Review: a pandemic ‘Othello,’ socially and otherwise distant

I admit I have a problem with Shakespeare’s tragedies. Most are brilliant until the middle of Act III, at which point they quickly slide down a hill of blood into a heap of undifferentiated corpses. The 70 characters who are stabbed to death are not really compensated for by the two who are much more creatively baked into pies.

>> Jesse GreenThe New York Times
Published : 5 Sept 2020, 02:30 PM
Updated : 5 Sept 2020, 04:46 PM

“Othello” is the exception for me. Yes, the title character smothers his wife, Desdemona, then kills himself with his sword. A few others die in the line of dramaturgical duty. But the villain, Iago, lives — and the play as a whole does, too. Swift and brutal, it makes a poisonous beeline from premise to conclusion without much gore or digression along the way.

This keeps its fascinating psychology front and center. Why does Desdemona marry Othello, a much-older general who is battle-scarred and — because he is Black and she is white — sure to shock her highborn Venetian family? Why is Othello so easily tempted by his ensign’s ruses into a jealous dementia? And why, most interestingly, does that ensign, Iago, set out to destroy him in the first place? Is it racism? Ambition? Disgruntled Employee Syndrome?

Shakespeare never lets on. “Demand me nothing,” Iago snarls at the end, in one of the great evil brush-offs of literature. “What you know, you know.”

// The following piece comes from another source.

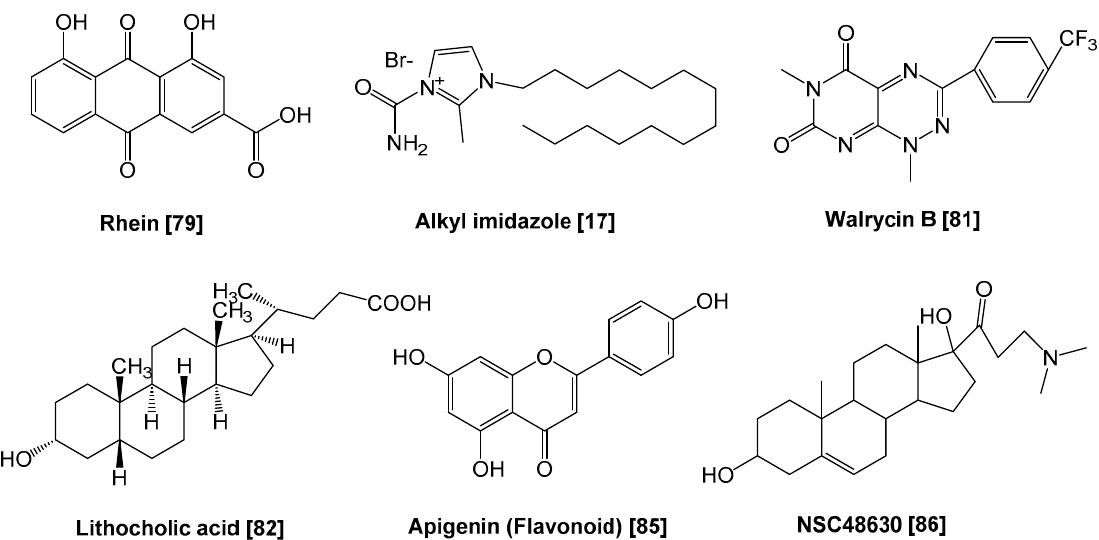
Figure 3. Chemical structures of representative response regulator inhibitors.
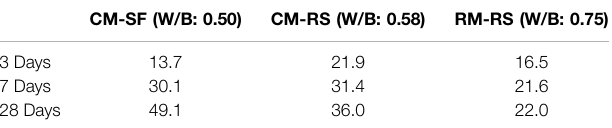
TABLE 3 | Summary of compressive strength (MPa) of mixes. CM-SF (W/B: 0.50)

That the American Shakespeare Center’s production of the play, streaming on Marquee TV through Sept. 14, does not answer the question of Iago’s motives need not have been a fatal flaw; the best productions don’t either. That it barely reaches the question is problematic, though. If Ethan McSweeny’s staging for the Staunton, Virginia, company is approachable and agreeable, and scores points for managing face-to-face acting in the midst of the pandemic, it never gets close to developing a coherent point of view or argument.

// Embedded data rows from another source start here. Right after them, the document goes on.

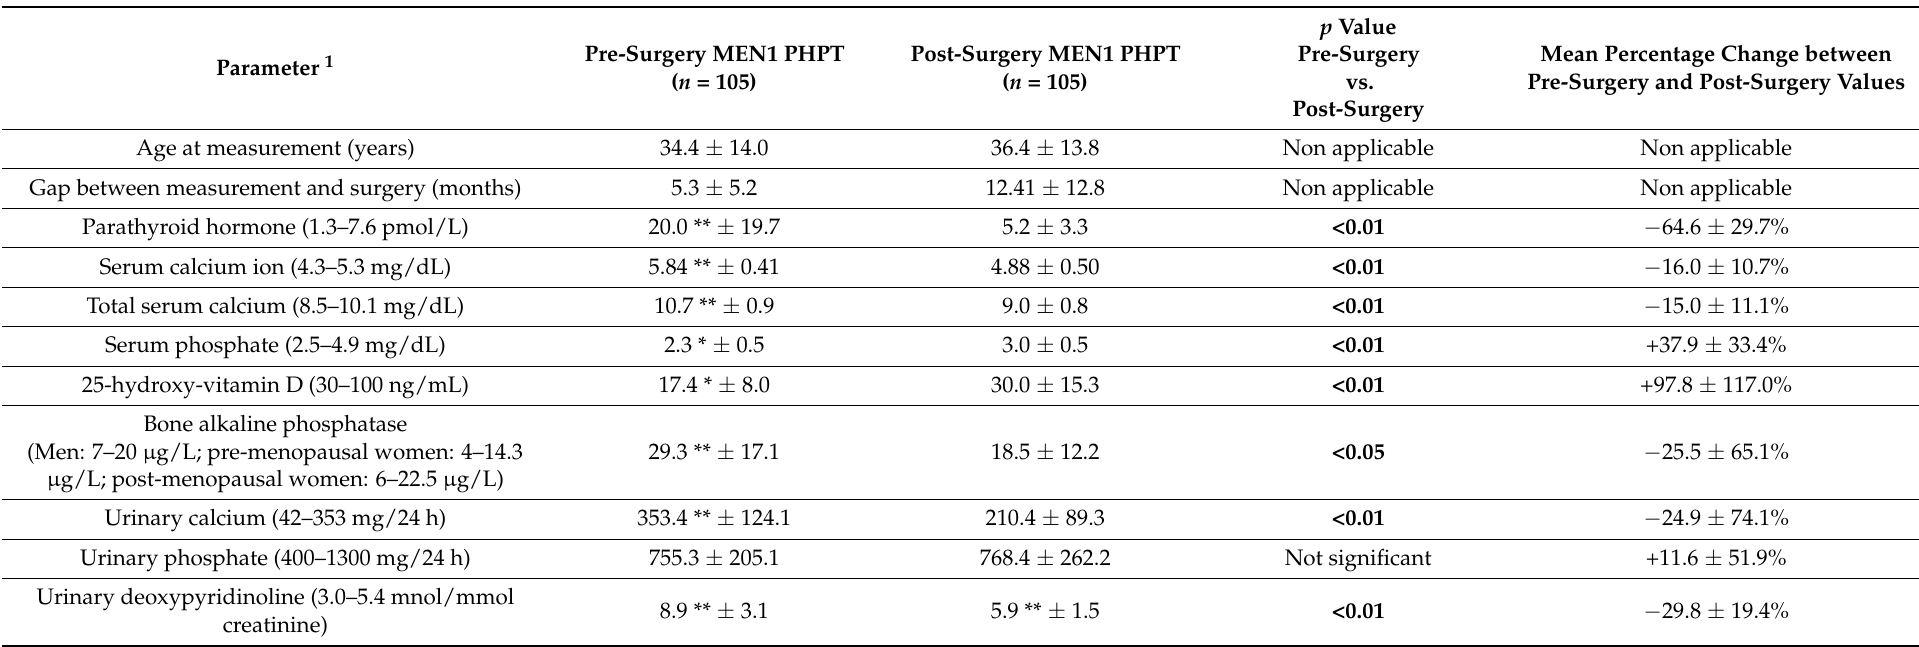
Table 2. Comparison of serum and urinary bone and mineral metabolism-related parameters, measured before and after PTX, in MEN1 PHPT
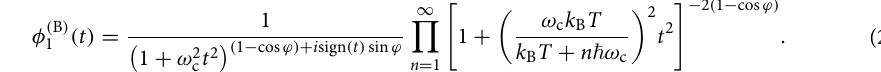
2 π/ 4 ) and middle = π is positive. =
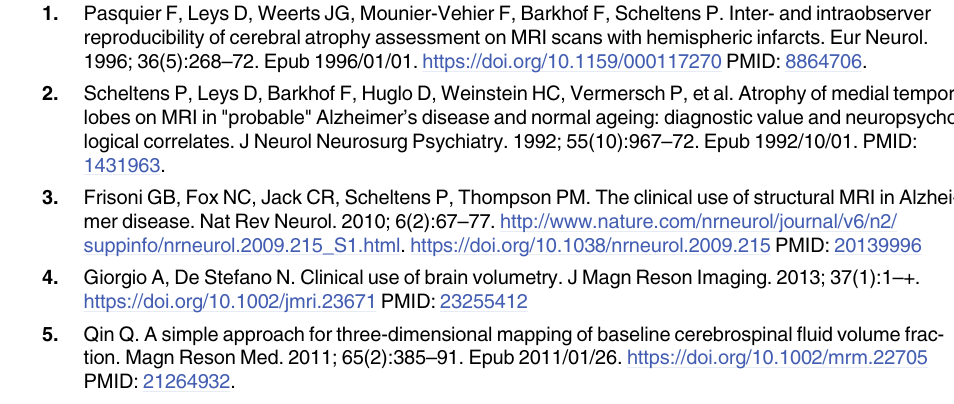
S1 Table. Correlation between the CSF MRI sequences and the LR 3D T mentation methods. S2 Table. Table regression parameters for the relationship between the CSF MRI sequences and the HR 3D T1-based brain segmentation methods. S3 Table. Table regression parameters for the relationship between the CSF MRI sequences and the LR 3D T1-based brain segmentation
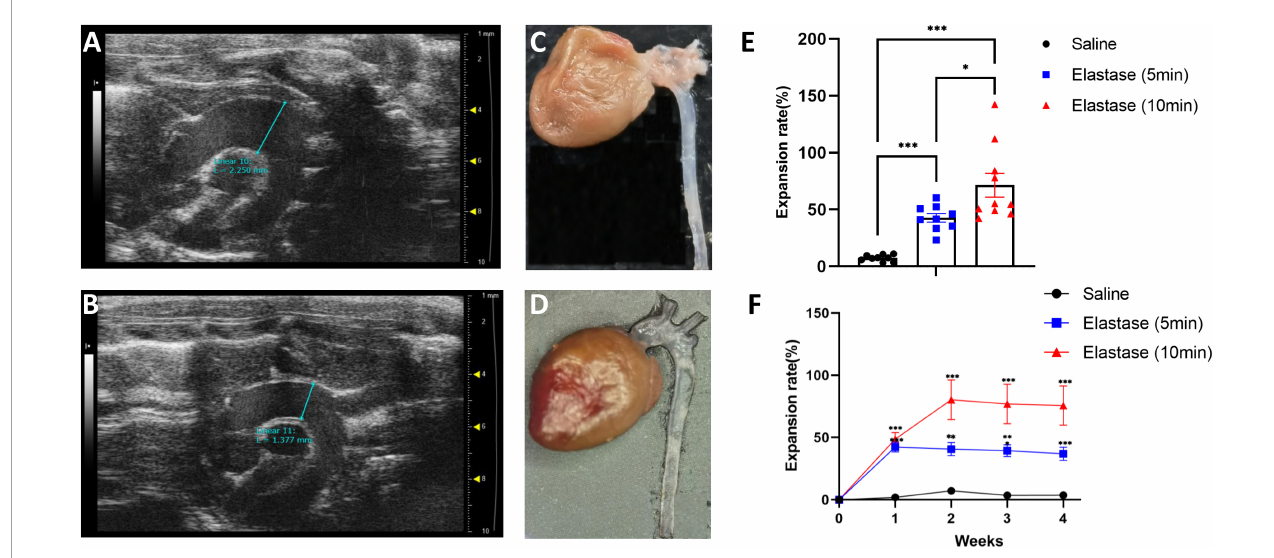
FIGURE2 The ultrasonic image, morphology, and the expansion rate of proximal thoracic aortic aneurysm (PTAA) models. (A) The representative ultrasonic image of the PTAA (5-min elastase application), the maximal ascending aorta diameter is 2.25 mm 28 days after operation. (B) The representative ultrasonic image of the controlled thoracic aorta, the maximal ascending diameter is 1.38 mm 28 days after operation. (C) Representative morphology of PTAA. (D) Representative morphology of the controlled thoracic aorta. (E) Fourteen days after operation, the aortic dilation rate in 5-min, 10-min elastase, and saline application groups. The aortic dilation rate in different groups were compared with the two-tailed Mann–Whitney tests, ∗ P < 0.05, ∗∗∗ P < 0.001. (F) Aortic dilation rate over time during PTAA formation. Maximal ascending aortic diameter (mean ± s.e.m.) in male C57BL/6J exposed to 5-min ( n = 9) or 10-min ( n = 9) elastase application or exposed to 10-min saline ( n = 9) over time. The aortic dilation rate between the 5-min or 10-min elastase application group and the saline group were compared with the two-tailed Mann–Whitney tests, ∗∗ P < 0.01, ∗∗∗ P <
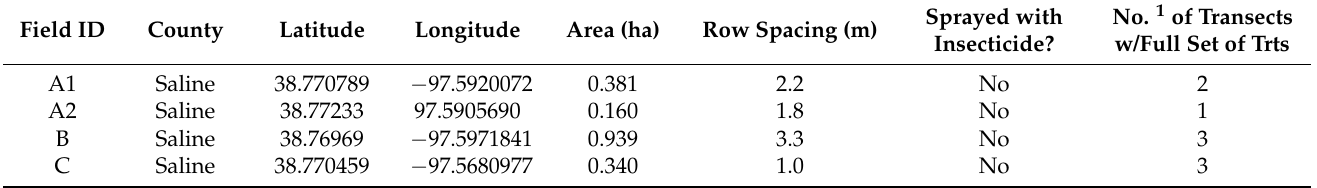
Table 1. Summary of field site characteristics for the trapping study in Kansas during 2019 and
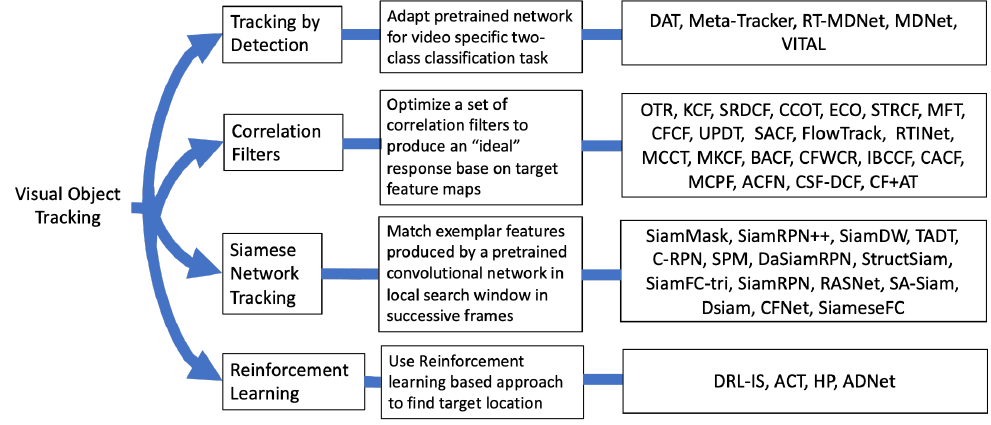
Figure 1. Grouping of convolutional neural network (CNN)-based visual object tracking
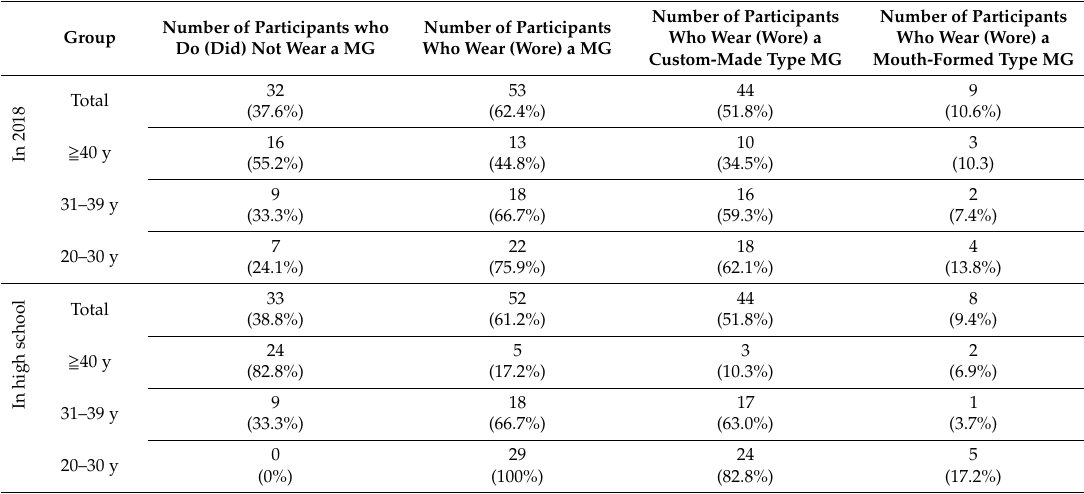
Table 3. MG wearing rates of study participants.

Perhaps the main reason is the pandemic itself. When Actors’ Equity forbade its actors to work under the “SafeStart Season” precautions the theater had developed with local medical authorities — precautions that included having the entire company quarantine together all summer — union members who wished to continue had no choice but to resign their Equity membership. Two, including Jessika D. Williams, who plays Othello, made that no-doubt painful choice.

And Williams, with her professional technique and polished presence, does stand out from the mostly raw, non-Equity company that took the other roles. She operates at more than one volume level and in more than one key, and can make herself understood in all of them. Still, it seems that she and McSweeny have let the novelty of her casting stand in for interpretation; they deliver the story but not the mystery.

To be fair, the pandemic that created the casting problem is also exacerbating it in another way. The company embraces what it calls “Shakespeare’s staging conditions,” including minimal scenery on a mostly bare platform and “universal lighting” that reveals the auditorium as well as the actors. Neither of these conditions, however they may work on the Elizabethan thrust stage at the Blackfriars Playhouse, where this production was recorded, translates well to the camera. Often shot from a middle distance, with occasional cutaways to the masked audience in their sad, discrete clumps, the cast too often seems broad and unfocused, with more energy than intensity.

Even so, “Othello” can’t help building power as it hurtles toward the climax you keep thinking could still be avoided. Here, Mia Wurgaft as Desdemona is particularly effective, not believing, any more than we do, that what is happening is really happening. Once it does happen, though, the production’s diffuseness instantly returns; the brief coda in which justice is rendered is too rushed to achieve the chilling gravity it deserves, and Iago’s last line seems like less of a curse than a snit.

That’s a shame because “Othello,” in my experience, is not only the greatest of Shakespeare’s great tragedies but also the timeliest. (OK, maybe you’d have a good contest on that count with “Julius Caesar.”) That a Black man is essentially killed by a white man who is pledged to protect and serve him is just the start. “Othello” also asks us to think about a number of interlocking and seemingly mutually incompatible traits that humans nevertheless insist on possessing in sets: the warlike and the amatory, the trusting and the suspicious, the clever and the manipulative, the passionate and the possessive.

And, in a rich production, it asks us to consider one more thing: how easily leadership can be perverted by cynicism. It isn’t very far from “What you know, you know” to “It is what it is.”